第24話 闇の真実(sideエディ)



 ルリュの言葉は、俺の世界を変えてくれた。

 ルリュの存在は、俺の世界を色鮮やかにしてくれた。

 ルリュの炎は、俺の心を優しく包んでくれた。

 ルリュは、俺にとっての唯一であり、愛しいツガイであり、俺の命だ。



 ルリュはきっと、あまり深く考えてはいないのだろう。

 それでも、そんなルリュに救われた。

 ルリュを想うあまり、ルリュを利用しようとする者が憎くなる。

 エリュシオン逝きの者達は、ルリュと重ねてしまう。

 ルリュと出会う前は、憎いなどとも思えず、何も考えないようにしていた。

 それが、ルリュをきっかけに見方が変わり、いつの間にかエリュシオン逝きとなる者を、厳しくしてしまっていた事に気がついた。



 選定を甘くしていたつもりだったが、無意識に厳しくしていた結果、俺がルリュを死に追いやっていたのだ。

 ルリュのせいにするつもりはないが、ルリュと重ねてしまった事で、エリュシオンもこの庭と重ねてしまい、無意識に拒絶してしまっていた俺は、ルリュとの時間も空間もルリュ自身も全て、守りたかった。



「エディ、大丈夫?僕の顔に何かついてる?」



 ルリュを見つめながら、今までの自分を振り返っていると、ルリュは不安気に眉を寄せる。



 ルリュは、俺が無意識にでもルリュを死に追いやっていたと知ったら、俺をどう思うかな。

 俺の頭の中も心も全て、ルリュのことばかりでは、さすがのルリュも気持ち悪く思うだろうか。



「ルリュ、愛してる」



 本当に……これほど重い愛を俺は知らない。

 この先を知っている者がいるのなら、教えてほしい。

 俺が、ルリュを愛するあまり、自分の手で殺してしまう前に――



「んぴゃっ!僕もエディが大好き!エディ、エディの知ってるもの、全部教えて。僕はエディを理解したい」



「そうだね……なら、今度は人の住む場所へ行ってみようか。勿論、姿は隠して行くからね。一番酷い場所を見てみよう」



 人間達の城は、いろいろな者がいる。

 隠しているものも多く、魔物を捕まえて仲間を襲わせる特殊な狩り。

 それには、ルリュの羽根が素材に使われている事を、ルリュに知ってほしい。

 悲しんで、傷ついてしまうかもしれないけれど、ルリュには俺がいるからね。



 それから数日後、俺はその場所にルリュを連れて行った。

 捕まえた魔物には、ルリュの羽根が素材として使われている首輪をつけ、殺しても死なないようにされる。

 その首輪をつけられた者は、ルリュの羽根に残る炎で、魂が焼き尽くされるまで死を繰り返し、仲間を襲わせ、狩った仲間は食料や素材、酷い時は見せ物として標本に使われるのだ。

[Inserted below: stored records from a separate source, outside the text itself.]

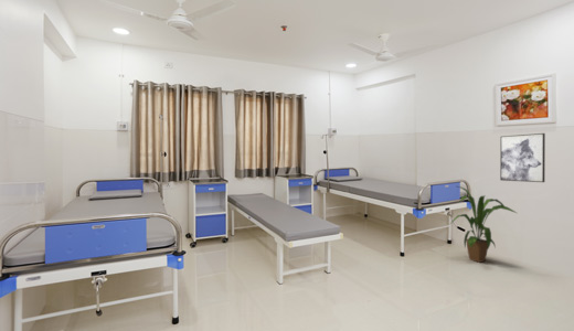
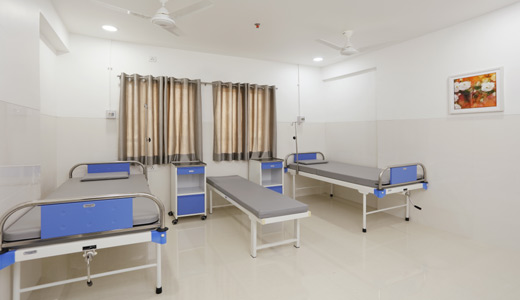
- house plant [449,185,518,264]
- wall art [499,132,546,183]
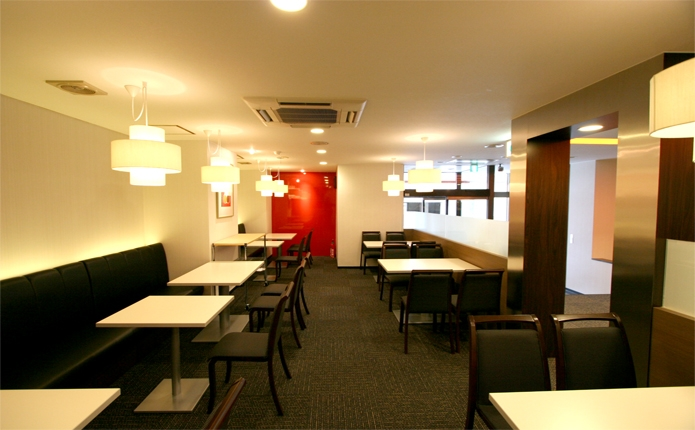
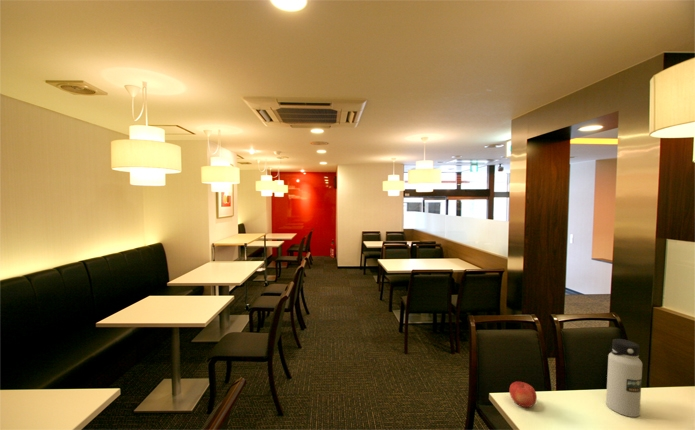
+ water bottle [605,338,643,418]
+ fruit [509,381,538,408]
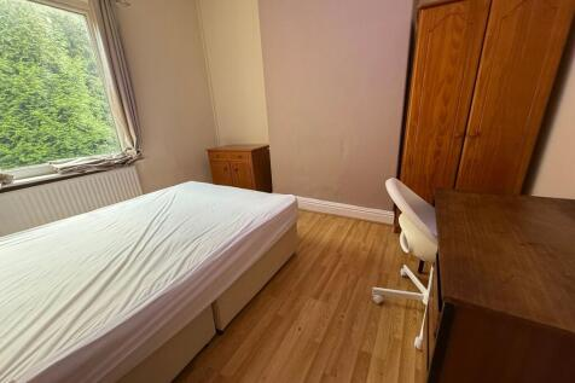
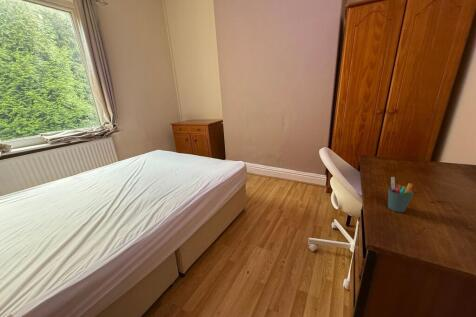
+ pen holder [387,176,414,213]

 ルリュの羽根は、強制的にルリュと同じような存在となるのだが、違いがあるとすれば、魂が焼き尽くされてしまう点だろう。

 ルリュの場合は命を燃やしていた事で、魂が焼かれることはなかったが、この首輪は違う。

 元々自分のものでない強大な力を、制御することなどできないのだ。



 俺は、ただただ涙を流すルリュを抱えて庭へ戻り、ルリュが一番安心できるベッドの上の巣に連れて行った。

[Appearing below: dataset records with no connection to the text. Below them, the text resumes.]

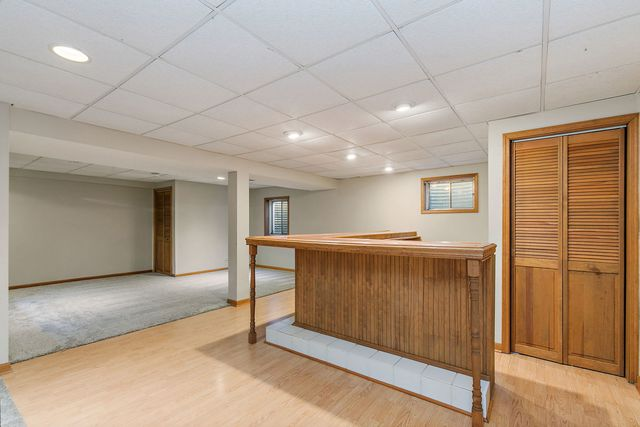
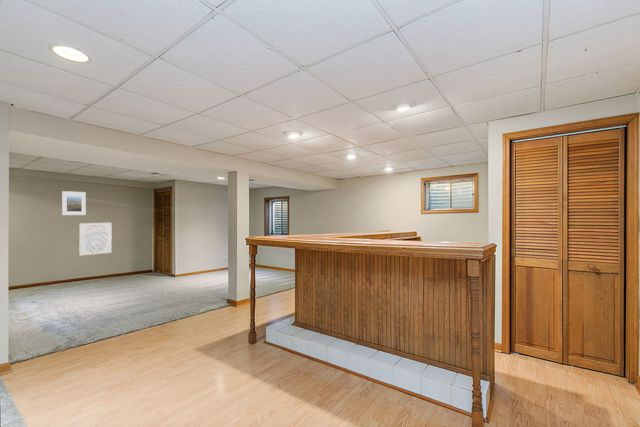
+ wall art [78,222,113,256]
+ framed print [61,190,87,216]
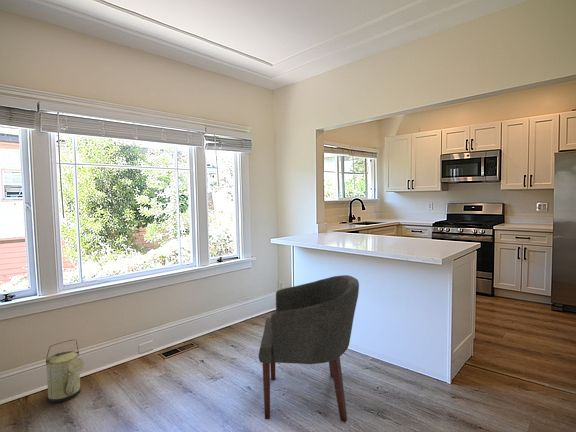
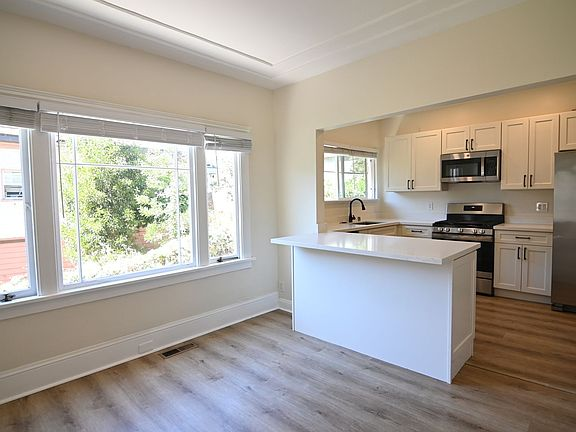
- chair [258,274,360,423]
- watering can [45,338,85,404]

 喜んでもらいたくてあげていた羽根は、誰かを苦しめる事に繋がっていたのだ。

 確かに、喜んでいる者はいる。

 しかし、そんな中で苦しむ者がいるなどと、ルリュは考えもしなかったのだろう。

 むしろ、そこまで毎回考えていては、何もする事などできず、自分で自分を縛るようなものだ。

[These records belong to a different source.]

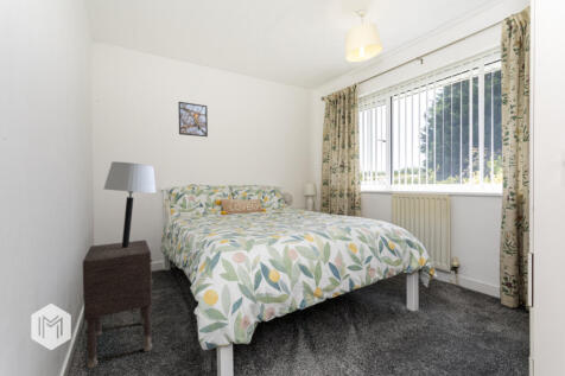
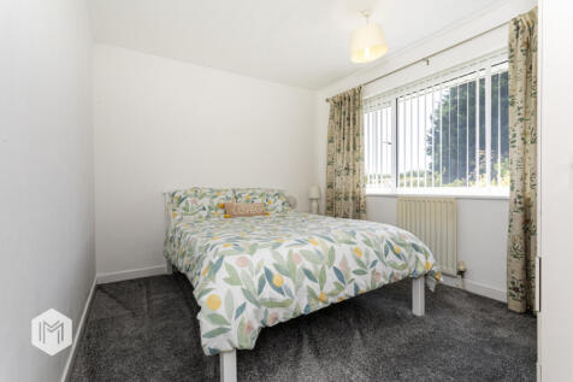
- table lamp [102,160,157,248]
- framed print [177,101,209,138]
- nightstand [82,240,154,370]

 だが、ルリュは闇を知ってしまった事で、気持ちが追いついていない。



「ルリュ、悲しかったね。辛かったね……苦しかったね」



「エディ……ぼくは、わるいこと……したの?」



「それはルリュが悪いわけではないよ。全ては、使う者次第なんだよ。ルリュの羽根で、病気が治った者もいる。瀕死から助かった者もいる。勿論、ルリュの炎の効果は抑えつつ使われているから、魂が焼かれることはない」



 実験で、最初のうちは犠牲者も出てしまった。

 けれど、これは言う必要のないものだ。

 ルリュをこれ以上追い込む必要はない。

 必要以上の傷は、ただ苦しめるだけで、絶望しか生まれない。



「ルリュ、助けられた者もいたんだと知っていて。その者達はもういないし、ルリュの羽根を使った薬もなくなってしまっているから、見せてあげる事ができないけど、その者達は最期までルリュに感謝していたよ」



「……ほんとう?ぼく、助けになれた?」



「助けになれていたよ。ただ、あの首輪は俺達がどうにかしてあげられるものではない。地上の者達が、解決しなければならないんだ。ルリュも、もう手出しする事はできない。分かるね?」



「んぴゃ、わかる。ぼくは……エディのツガイで、生き神。だから、ごめんなさいして、お願いする」



 ……ん?誰に願うんだい?まさか、真ノ神に願う訳ではないよね。



「ごめんなさい。僕がやりました」



 それは何か違うんじゃないかな。

 可愛らしいけれど、何かが違う気がするよ。



「魔物を助けてください。僕の首輪から、みんなを助けてください」



 そう言ったルリュは、翼を広げて七色の炎を纏うと、瞳の色が金色に変わり、地上が騒がしくなった気配を感じる。

 そこで、炎で地上の様子を映し出すと、砂ノ神セトゥルスの怒りの時以来の、スタンピートが起こる。

 それ続くように、水ノ神ネイストの深い悲しみのような自然災害。

 風のような早さでうつり変わる季節は、風ノ神シューウが寝ぼけた際に稀に見る現象。

 それから、雷ノ神ヌービシアのような雷が落ち、地上は火の海となって炎が首輪を取り込むように、全てを燃やし尽くしてしまった。